╭──

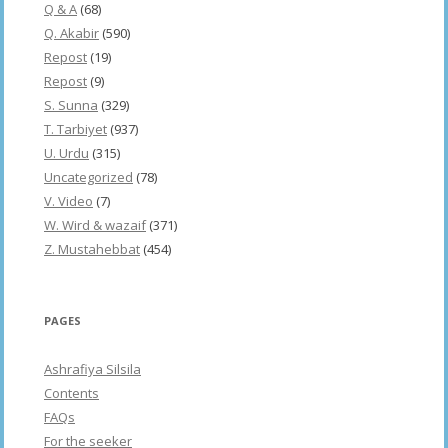
Q & A
(68)
Q. Akabir
(590)
Repost
(19)
Repost
(9)
S. Sunna
(329)
T. Tarbiyet
(937)
U. Urdu
(315)
Uncategorized
(78)
V. Video
(7)
W. Wird & wazaif
(371)
Z. Mustahebbat
(454)
PAGES
Ashrafiya Silsila
Contents
FAQs
For the seeker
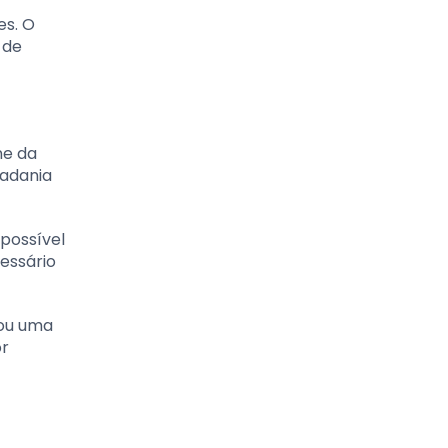
es. O
 de
ne da
dadania
 possível
essário
 ou uma
or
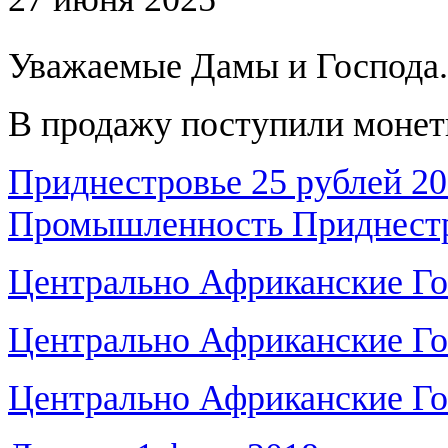
Уважаемые Дамы и Господа.
В продажу поступили монет
Приднестровье 25 рублей 20
Промышленность Приднест
Центрально Африканские Го
Центрально Африканские Го
Центрально Африканские Го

╰──

Retype the whole listing, keeping every line identical and omitting all pictures.

**SOLUTION FOR THIS TASK**
Q & A
(68)
Q. Akabir
(590)
Repost
(19)
Repost
(9)
S. Sunna
(329)
T. Tarbiyet
(937)
U. Urdu
(315)
Uncategorized
(78)
V. Video
(7)
W. Wird & wazaif
(371)
Z. Mustahebbat
(454)
PAGES
Ashrafiya Silsila
Contents
FAQs
For the seeker
es. O
 de
ne da
dadania
 possível
essário
 ou uma
or
Уважаемые Дамы и Господа.
В продажу поступили монет
Приднестровье 25 рублей 20
Промышленность Приднест
Центрально Африканские Го
Центрально Африканские Го
Центрально Африканские Го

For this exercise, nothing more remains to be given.